Terry's Theatre
- Terry's Theatre in 1887
- Interactive map of Terry's Theatre
- Address: Strand Westminster, London
- Coordinates: 51°30′38″N 0°07′15″W﻿ / ﻿51.510556°N 0.120833°W
- Owner: Edward Terry
- Capacity: 800 seated on 3 tiers
- Type: West End theatre
- Designation: demolished

Construction
- Opened: 1887
- Closed: 1923
- Rebuilt: 1905 Frank Matcham 1910 conversion to cinema
- Architect: Walter Emden

= Terry's Theatre =

Terry's Theatre was a West End theatre in the Strand, in the City of Westminster, London. Built in 1887, it became a cinema in 1910 before being demolished in 1923.

==History==
The theatre was built in 1887, near Fountain's Court, on the site of a former public house, the Old Coal Hole, and was designed by Walter Emden for the publican, Charles Wilmot and a Dr Web. The theatre was built to accommodate 800, seated in pit and stalls, balcony and a dress circle. Fountain's Court was named for 'Fountain's Tavern', where the Fountain Club met - formed by Robert Walpole's political opponents. In 1826, Edmund Kean, the actor, founded a late supper club here, known as the 'Wolf Club' for carousing. It ran until the 1850s, introducing entertainments similar to Evans Music-and-Supper Rooms, in nearby Covent Garden.

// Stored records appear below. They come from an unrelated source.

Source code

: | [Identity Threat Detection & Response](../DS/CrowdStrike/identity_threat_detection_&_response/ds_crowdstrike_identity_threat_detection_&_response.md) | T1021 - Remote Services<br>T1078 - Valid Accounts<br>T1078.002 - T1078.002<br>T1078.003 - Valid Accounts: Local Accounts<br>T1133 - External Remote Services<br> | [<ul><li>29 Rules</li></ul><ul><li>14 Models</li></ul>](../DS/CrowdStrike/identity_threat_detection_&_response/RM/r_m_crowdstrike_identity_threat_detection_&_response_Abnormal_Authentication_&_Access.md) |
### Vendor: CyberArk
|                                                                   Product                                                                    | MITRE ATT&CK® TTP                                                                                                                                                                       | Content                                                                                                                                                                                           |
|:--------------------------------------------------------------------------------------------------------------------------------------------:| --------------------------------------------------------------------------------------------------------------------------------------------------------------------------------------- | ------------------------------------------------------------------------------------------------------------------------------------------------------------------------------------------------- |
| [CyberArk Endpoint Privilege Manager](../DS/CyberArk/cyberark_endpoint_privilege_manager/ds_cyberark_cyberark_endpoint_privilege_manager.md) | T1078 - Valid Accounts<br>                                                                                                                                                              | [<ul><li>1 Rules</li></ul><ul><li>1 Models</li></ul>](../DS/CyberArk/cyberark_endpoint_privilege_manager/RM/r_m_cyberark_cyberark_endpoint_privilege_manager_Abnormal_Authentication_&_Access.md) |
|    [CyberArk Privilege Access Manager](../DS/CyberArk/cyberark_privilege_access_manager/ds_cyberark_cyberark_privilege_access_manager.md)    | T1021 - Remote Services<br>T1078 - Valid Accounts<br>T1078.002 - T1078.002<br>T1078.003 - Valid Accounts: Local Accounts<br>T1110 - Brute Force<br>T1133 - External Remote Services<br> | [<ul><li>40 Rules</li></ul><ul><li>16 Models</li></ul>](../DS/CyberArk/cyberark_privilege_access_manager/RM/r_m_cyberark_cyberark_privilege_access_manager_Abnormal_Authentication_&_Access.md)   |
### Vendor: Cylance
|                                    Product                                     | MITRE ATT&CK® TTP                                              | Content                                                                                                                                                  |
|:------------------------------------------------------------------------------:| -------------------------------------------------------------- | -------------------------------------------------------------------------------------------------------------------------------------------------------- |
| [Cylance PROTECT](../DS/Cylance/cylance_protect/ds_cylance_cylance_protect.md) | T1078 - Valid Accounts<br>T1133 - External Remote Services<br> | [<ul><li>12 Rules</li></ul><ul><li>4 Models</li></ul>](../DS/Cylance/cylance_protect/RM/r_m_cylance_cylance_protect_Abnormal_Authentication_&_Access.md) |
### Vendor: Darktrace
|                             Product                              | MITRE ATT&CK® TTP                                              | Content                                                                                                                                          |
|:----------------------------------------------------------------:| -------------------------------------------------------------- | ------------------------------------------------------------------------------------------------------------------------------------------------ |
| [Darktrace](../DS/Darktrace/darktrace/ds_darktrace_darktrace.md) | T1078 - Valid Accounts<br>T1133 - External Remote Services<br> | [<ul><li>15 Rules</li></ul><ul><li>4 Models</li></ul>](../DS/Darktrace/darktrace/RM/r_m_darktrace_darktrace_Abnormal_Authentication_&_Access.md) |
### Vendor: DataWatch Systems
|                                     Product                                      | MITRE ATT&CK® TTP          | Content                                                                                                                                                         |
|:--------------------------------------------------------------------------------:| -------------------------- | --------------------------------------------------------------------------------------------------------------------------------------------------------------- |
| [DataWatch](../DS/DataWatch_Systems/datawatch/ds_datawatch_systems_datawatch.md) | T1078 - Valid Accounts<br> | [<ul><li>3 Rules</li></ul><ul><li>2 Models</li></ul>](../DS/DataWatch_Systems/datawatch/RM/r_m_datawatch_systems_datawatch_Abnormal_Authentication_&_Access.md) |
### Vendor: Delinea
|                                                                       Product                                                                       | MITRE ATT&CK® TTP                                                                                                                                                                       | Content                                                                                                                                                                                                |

Edward Terry, as owner-manager, opened the theatre on 17 October 1887, with the farce The Churchwarden, followed by The Woman Hater. Terry had been the leading comedian of the Royal Strand Theatre and then starred in John Hollingshead's company at the Gaiety before entering theatre management. He achieved considerable success with his own production of Arthur Wing Pinero's Sweet Lavender, which opened at Terry's Theatre on 21 March 1888 and ran for 683 performances, producing a £20,000 profit. The play was quickly revived. Its cast included Terry, Brandon Thomas, Maude Millett and Carlotta Addison.

Thomas Hardy's The Three Wayfarers premièred at the theatre on 3 June 1893 with four other one act plays on the bill. This was typical of theatres of the time, offering 3-4 one-act plays commencing at 7:45pm, and running until 11pm. Many of the principal parts would be taken by Terry, himself, with other members of a permanent company sharing the other roles. Pinero also wrote "In Chancery" (1890) and "The Times" (1892) for the theatre. Law's farce The New Boy played in 1894.

In 1894, Edward Laurillard became manager of the theatre, producing King Kodak, opening on 30 April 1894, with music by Alfred Plumpton and lyrics by Arthur Branscombe and a score by Walter Slaughter. Little Christopher Columbus transferred to the theatre in 1894. Stephens and Yardley's The Passport played at the theatre in 1895. Madeline Ryley's Jedbury Junior played in 1896. W. H. Griffiths became manager, and there was a further success for Slaughter, with the opening of The French Maid, on 24 April 1897, transferring the following year to the Vaudeville Theatre and running for a total of 480 performances, with Louie Pounds in the title role, before transferring to New York. During the Christmas season, 1897–98, a series of matinees consisting of short musicals for children by Basil Hood and Walter Slaughter played with much success at the theatre.

With Frederick Mouillot installed as manager, My Lady Molly, a comic opera, ran for 342 performances between 14 March 1903-16 January 1904. Ib and Little Christina was revived at the theatre for short runs in both 1903 and 1904.

The theatre was remodelled by Frank Matcham in 1905, and in 1906 H. A. Jones' comedy The Heroic Stubs premièred. After further changes to the building, it was reopened on 24 October 1910 as the Grand Casino cinema, a part of the "Bey Circuit". It was finally demolished in 1923 to facilitate a road widening scheme. An office block, named "Norman House" stands on the site, with shops below. The modern Coal Hole public house stands near, but not on, the former site of the theatre.